== Tarefas do exercício ==
1. Pode reproduzir o trecho do texto sobre a petição que vai de "A petição que" até "Pompeia, em São Paulo.", trocando "filósofa norte-americana" por "pensadora norte-americana"?
2. Como prossegue o texto sobre a petição contra a palestra de Judith Butler? Escreva a continuação a partir do ponto em que ele para.

== Texto da página ==
____
Uma petição, que já tem mais de 340 mil assinaturas, pede o cancelamento da palestra de uma filósofa em São Paulo. Manifestantes de esquerda tentam intimidar um cineasta que quer exibir seu filme em universidades e recomendam que outra cineasta não lance seu longa. Uma funcionária do Museu de Arte Moderna (MAM) de São Paulo é agredida depois de uma confusão num protesto contra uma performance artística em que uma criança tocou um homem nu. Em meio aos ânimos exaltados, demandas legítimas se confundem com atos de violência e reacendem o debate sobre os limites da liberdade de expressão.

A petição que domina o noticiário esta semana foi concebida por um aluno do filósofo Olavo de Carvalho, o jornalista e tradutor Bernardo Pires Küster. Encampado pela Citizen Go, o documento pede o cancelamento da fala da filósofa norte-americana Judith Butler, convidada para o evento “Os Fins da Democracia”, que ocorrerá entre os dias 7 e 9 de novembro no SESC Pompeia, em São Paulo.
____
== Dados registrados ==
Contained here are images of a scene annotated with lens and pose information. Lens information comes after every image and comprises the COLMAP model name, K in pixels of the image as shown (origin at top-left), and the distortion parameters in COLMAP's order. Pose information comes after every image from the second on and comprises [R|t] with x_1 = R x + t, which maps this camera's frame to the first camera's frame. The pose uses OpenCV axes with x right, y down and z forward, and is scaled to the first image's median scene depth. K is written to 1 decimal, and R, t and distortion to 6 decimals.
____
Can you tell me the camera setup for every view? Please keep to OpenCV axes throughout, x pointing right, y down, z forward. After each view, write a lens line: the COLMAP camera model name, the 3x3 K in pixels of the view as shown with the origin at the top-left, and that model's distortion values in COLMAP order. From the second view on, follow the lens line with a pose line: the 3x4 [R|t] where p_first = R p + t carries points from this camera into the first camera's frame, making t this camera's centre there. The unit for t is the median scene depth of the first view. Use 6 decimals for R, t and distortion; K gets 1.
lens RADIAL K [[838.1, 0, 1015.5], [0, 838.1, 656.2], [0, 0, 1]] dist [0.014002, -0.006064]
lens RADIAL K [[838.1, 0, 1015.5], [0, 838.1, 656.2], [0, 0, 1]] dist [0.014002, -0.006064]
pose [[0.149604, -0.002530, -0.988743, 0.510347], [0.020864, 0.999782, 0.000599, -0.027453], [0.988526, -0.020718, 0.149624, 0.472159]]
____
== Respostas numeradas ==
1.
A petição que domina o noticiário esta semana foi concebida por um aluno do filósofo Olavo de Carvalho, o jornalista e tradutor Bernardo Pires Küster. Encampado pela Citizen Go, o documento pede o cancelamento da fala da pensadora norte-americana Judith Butler, convidada para o evento “Os Fins da Democracia”, que ocorrerá entre os dias 7 e 9 de novembro no SESC Pompeia, em São Paulo.

2.
Até esta sexta-feira (3), já são mais de 340 mil assinaturas na “campanha para enviar seu e-mail ao Sesc Pompeia e pedir o cancelamento das palestras de Butler”. Segundo os organizadores da manifestação, Butler é “idealizadora e uma das principais promotoras da ideologia de gênero” (entenda) e “propõe a desconstrução da identidade humana por meio da desconstrução da sexualidade”. 

Para o autor da petição, o ato não se trata de censura, já que não é uma ação estatal e os assinantes não têm o poder de cancelar a participação de Butler no simpósio, nem de boicote, porque os signatários não iriam participar do evento. “Trata-se muito mais de um protesto, é uma manifestação popular”, diz Bernardo Küstner. “É um protesto de mais de 300 mil pessoas contra um indivíduo. Eu acho que hoje no Brasil, pelo menos esta semana, ela é mais odiada que o Lula”, brinca. 

“O objetivo da petição é fazer o nome da Butler conhecido, para todos, como a criadora da ideologia de gênero”, afirma Küster. “É importante dizer que ela não criou esse termo, nós o denominamos ideologia de gênero porque ela faz parte de um projeto político amplo, ela é um conteúdo de uma estratégia política”, explica.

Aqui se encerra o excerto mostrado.